Nachbarn sprechen von „psychischem Terror“

Mit dem Urteil geht nicht nur für das Amtsgericht ein überaus ungewöhnlicher Prozess zu Ende. Mehr als 100-mal war die Polizei in den vergangenen 13 Jahren wegen des ausgeprägten Disputs in Weingarten ausgerückt. Dutzende Strafanzeigen soll die Familie laut „Bild“-Zeitung gestellt haben. Nach Aussage von Zeugen sollen Nachbarn auch bereits wegen der Familie umgezogen sein, andere sind nach Angaben der Staatsanwaltschaft in psychologischer Behandlung. Nachbarn sprechen in Interviews von „psychischem Terror“. Die Familie soll es sich mit nahezu der gesamten Nachbarschaft verscherzt haben. 

Bei einer Durchsuchung im Februar 2023 hatte die Polizei zahlreiche installierte Videokameras auf dem Grundstück der angeklagten Familie beschlagnahmt. Nach Überzeugung der Staatsanwaltschaft sollte die Nachbarschaft damit beobachtet und mögliche Vergehen angezeigt werden. Außerdem fanden die Beamten zahlreiche Datenspeicher und etwa 400 Liter Benzin. Vater und Mutter der Familie sind laut Staatsanwaltschaft bereits vorbelastet.

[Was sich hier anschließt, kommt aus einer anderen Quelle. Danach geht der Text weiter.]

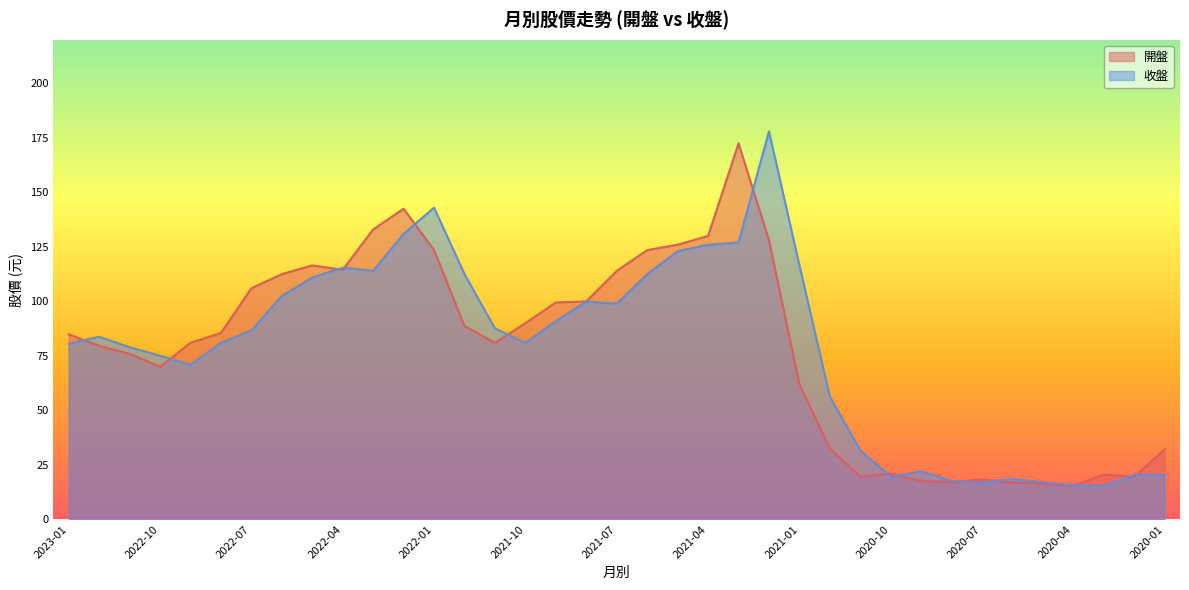

How many times do 開盤 and 收盤 cross each other?

14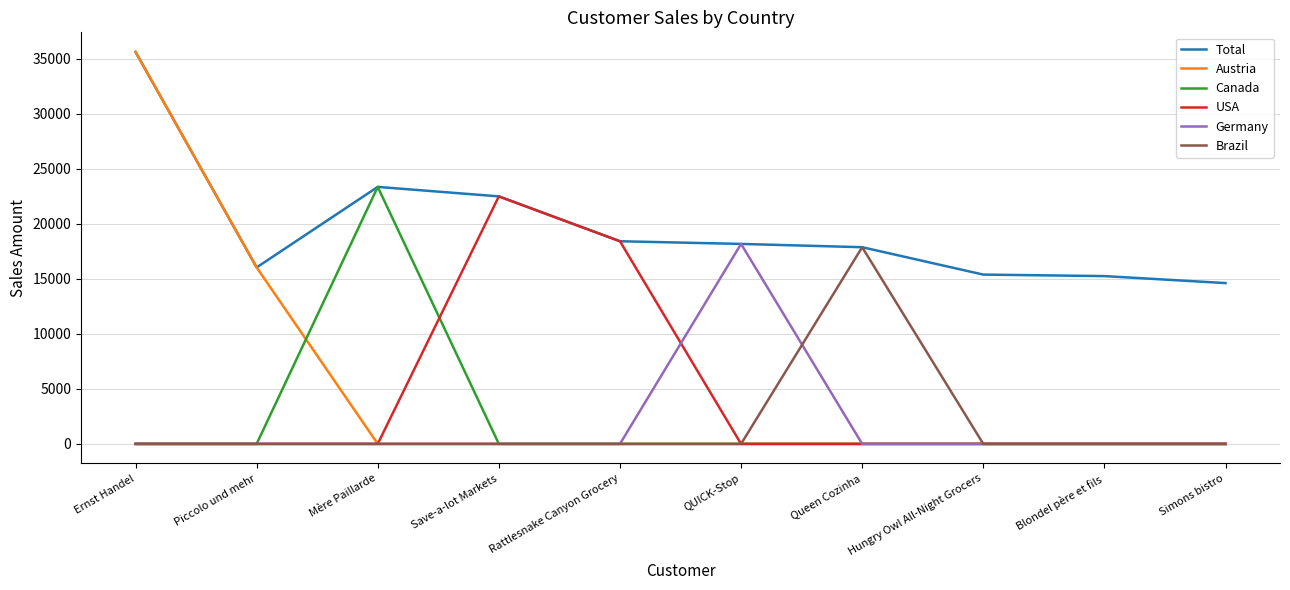

Which series changed the most between Piccolo und mehr and Rattlesnake Canyon Grocery?

USA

Vor Gericht hatte sich die Familie gegen Vorwürfe gewehrt und eine ganz andere Sicht der Dinge vertreten. Demnach gehörten ihre Nachbarn auf die Anklagebank und nicht sie, wie die „Südwestpresse“ aus der Aussage des damals 57 Jahre alten Familienvaters zitierte. Ihre Nachbarn seien „Gewalttäter“ und „ein Mob“.